お祭りかぁ……この世界のお祭りってどんなものなんだろう……?
日本でのお祭りみたいに屋台とか出るのかな……あ、でも露店とか屋台はこの世界だと普通にあるか。
俺が原因と言えるのかわからないけど、皆が楽しそうにするのは悪い事じゃないね、うん。
「おっと、話し込んでしまいましたね。まずはリク殿の部屋へ案内させて頂きます。長旅……ではなかったんでしたね……まぁ、荷物もあるでしょうから、そこに置いておくと良いでしょう」
「わかりました、案内お願いします」
「リクさんの部屋ってどんなのかしら?」
「王城だからな……きっとどのような宿にも負けない部屋だろう」
ハーロルトさんが俺達を先導して、部屋を出ようとした所で、思い出したように振り返った。

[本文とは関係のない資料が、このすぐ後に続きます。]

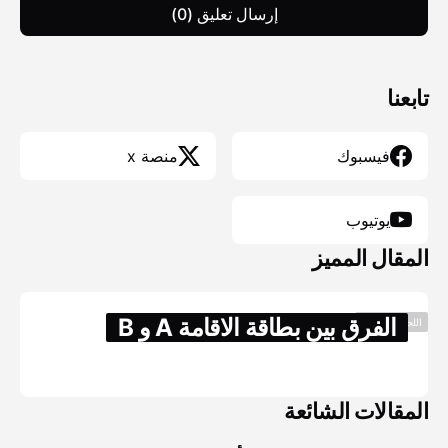
إرسال تعليق (0)
تابعنا
فيسبوك
منصة x
يوتيوب
المقال المميز
الفرق بين بطاقة الاقامة A و B
اللجوء والهجره
مارس 04, 2018
المقالات الشائعة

「あぁ、そうでした。皆様、申し訳ありませんが……武器の類はこちらでお預かりさせて頂きます」
「武器をですか?」
「あぁ……王城内だからな、仕方ない」
ハーロルトさんの言葉に、俺は理由がわからなかったけど、マックスさんは納得したようだ。
他にも、モニカさんやソフィーさん、マリーさんもわかっているようで、持って来ていた武器類を外している。

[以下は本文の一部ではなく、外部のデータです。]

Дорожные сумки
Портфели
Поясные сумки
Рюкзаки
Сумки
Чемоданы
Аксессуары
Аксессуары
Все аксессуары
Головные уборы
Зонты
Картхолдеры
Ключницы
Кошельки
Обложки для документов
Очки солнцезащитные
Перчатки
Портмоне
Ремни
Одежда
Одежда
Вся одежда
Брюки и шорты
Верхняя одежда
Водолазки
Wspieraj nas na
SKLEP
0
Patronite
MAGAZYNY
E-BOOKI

何でも、王族や貴族等、国の重要人物がいる王城内では、一部の者以外は武器の携行は禁止だそうだ。
成る程、防犯のためか……それなら仕方ないね。
俺も先日買った剣をハーロルトさんに預け、代わりに木札を受け取った。
城を出る時には、その木札と交換で武器を返してもらえるそうだ。
「では、参りましょう」
ハーロルトさんに案内されて王城の中に入る。
モニカさんとソフィーさんは、俺が過ごす予定の部屋に興味が有るようだ。
マックスさんやマリーさんは、城へは初めて入ったらしく、内装を見て感心している様子だ。
ユノは……キョロキョロして楽しそうだな。
ちなみにエルサは、王都に入った時から俺の頭でずっと寝てる……飛んで来たから疲れたのかな?
「こちらになります」
俺達が、城内の広さや、高級と思われる調度品に感心したり驚いたりしながら、ハーロルトさんに案内されて少し、俺が過ごす予定の部屋に到着した。
しかし、ここでしばらく過ごすのか……見た事が無い程豪奢な建物で、内部も相応だけど、リラックスして過ごせるかちょっと不安だ。
……エルサのモフモフがあればなんとかなるか、多分。
「おぉ……」
「広いわね……さすが王城」
「これで一人用なのか……」
「それなりに生きて来たが、これ程の部屋は見た事無いな」
「貴族の屋敷でも早々ないわね」
部屋の扉をハーロルトさんが開け、その中に入ると俺も含めた皆が圧倒されたように、口々に感想を述べる。
一人用と考えると、広すぎてどう使うのかわからないような部屋だ。
置いてある家具はあまり多くないが、大きなベッドやソファーが目を引く。
日本の基準で考えると、20畳……いや、もっとありそうだな……。